Tuesday, July 7, 2009

Where am I going??

Recently, my life had been surrounded by death, sickness and failure/disappointments. As I am sick at home, I feel I am forced to reflect and examine this question - "Ka Yan, where the hell in this world are you going to??"

Aaron and his dad Richard asked me about my and our future over the weekend... I ponder over this 'future' question. The ironic thing is that I dont even know what I am doing right now or where I am - how do I know where I am going or wanting to go later? And yes, I have ideas but they are so wild and so untammed that it even scares me the thinker!! A colleague at work had died very suddenly. I do not know her well but I have a lot of respect for her. Hearing how others say how impersonal yet professional she was (basically she's so cold, unfriendly but do the right things), I feel sad. Is that all we can say about somebody who want to be different? Are we just going to close the book and forget her after the memorial? Is this the treatment I will receive because I see myself going that way - the way of being different from normality? God, I feel so lonely, so judged by others. How can I connect with people around me which is what I really want when they are so different from me? Or is it my destiny to be misunderstood - like many great people e.g. Vincent who painted beautiful artwork yet not acknowledged when he lived?

I feel particularly tore by what I want and what I suspects others want me to want - I cannot and fail to seperate the two... Aaron asked me if it's important who's wants I am following? If what you want is also what others want u to want, what's wrong with that? Yet, it matters to me - because I do not want to 'want' something that an oppressive system may want me to want so that I will shut up!! In fact, I do not want to shut up about injustice - but yet is this just popular (and sounds like the right thing to do) or is this really me who wants to become a fighter for this reason? And God, why do I have to be alone in this? I look at other colleagues of mine, everybody is content but why not me? I know that perhaps it is because I have always choose the hardest road to journey on possible, without the struggles without the challenges, I do not live and my heart will die!!

Another question comes to my mind is that whether it really is about what we want in life - do we really have a choice? I am not sure about it... Lack of choice is not always bad but yet the sense of in controlness and freedom is what gives meaning and quality to life.

This is the point in time I feel like standing in the middle of a road like Jim Carey's character in "Bruce Almightly" and scream out loud "God, I need a sign!! any sign!!" God, help~!! I like the way how you had been so quiet but I need you to speak to me these days.
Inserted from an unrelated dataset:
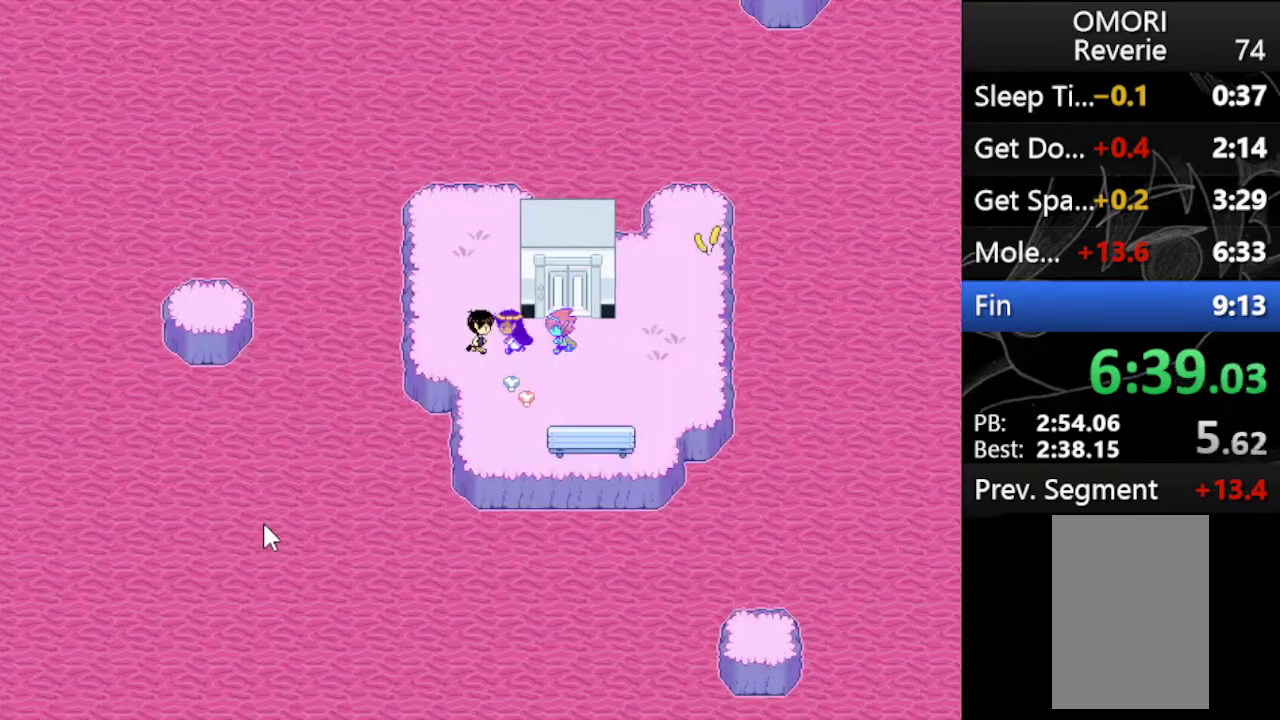
{"keys": ["up"], "events": [[133, "right", "up"], [133, "up", "down"], [267, "z", "down"], [367, "z", "up"], [400, "z", "down"], [500, "z", "up"]]}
I know you know me well, perhaps better than myself at times; that you know I will doubt if I hear a voice in me - I will examine it before I trust it.

God, perhaps you are saying to me - be brave and embrace that fighter that you are and you will be for others. But do so humbly, do so honestly and without fear for that is my plan for you my child - that you will do my work for me in this way, reaching those who need their prayers answerred. Accept it, accept that this is you and this is what you will do. God, has my path already been decided but you are just giving me time to be ready for it? God, I hope I didn't misunderstand you - I hope I am not just going to make a fool out of myself.......

In the end, I just want to be able to stand in front of you without shame - God I do not ask you to understand me or understand my choices, my actions and if I need to be punished for it, so be it - I just dont want to regret it myself as I am going through my life with you.